### INFORMATION GIVEN

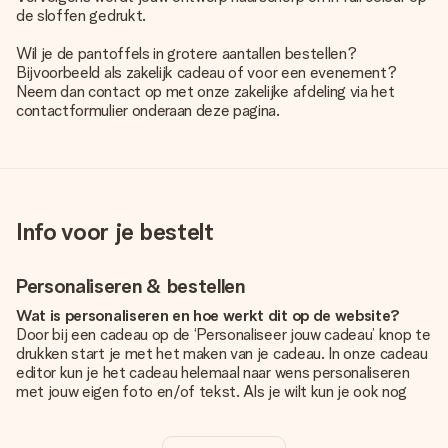
de sloffen gedrukt.
Wil je de pantoffels in grotere aantallen bestellen?
Bijvoorbeeld als zakelijk cadeau of voor een evenement?
Neem dan contact op met onze zakelijke afdeling via het
contactformulier onderaan deze pagina.
Info voor je bestelt
Personaliseren & bestellen
Wat is personaliseren en hoe werkt dit op de website?
Door bij een cadeau op de ‘Personaliseer jouw cadeau’ knop te
drukken start je met het maken van je cadeau. In onze cadeau
editor kun je het cadeau helemaal naar wens personaliseren
met jouw eigen foto en/of tekst. Als je wilt kun je ook nog
kiezen voor een tof design om je unieke cadeau helemaal af
te maken.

### WHAT YOU WILL DO
Copy the lines above word for word, leaving out the picture.

### ANSWER TO THE EXERCISE
de sloffen gedrukt.
Wil je de pantoffels in grotere aantallen bestellen?
Bijvoorbeeld als zakelijk cadeau of voor een evenement?
Neem dan contact op met onze zakelijke afdeling via het
contactformulier onderaan deze pagina.
Info voor je bestelt
Personaliseren & bestellen
Wat is personaliseren en hoe werkt dit op de website?
Door bij een cadeau op de ‘Personaliseer jouw cadeau’ knop te
drukken start je met het maken van je cadeau. In onze cadeau
editor kun je het cadeau helemaal naar wens personaliseren
met jouw eigen foto en/of tekst. Als je wilt kun je ook nog
kiezen voor een tof design om je unieke cadeau helemaal af
te maken.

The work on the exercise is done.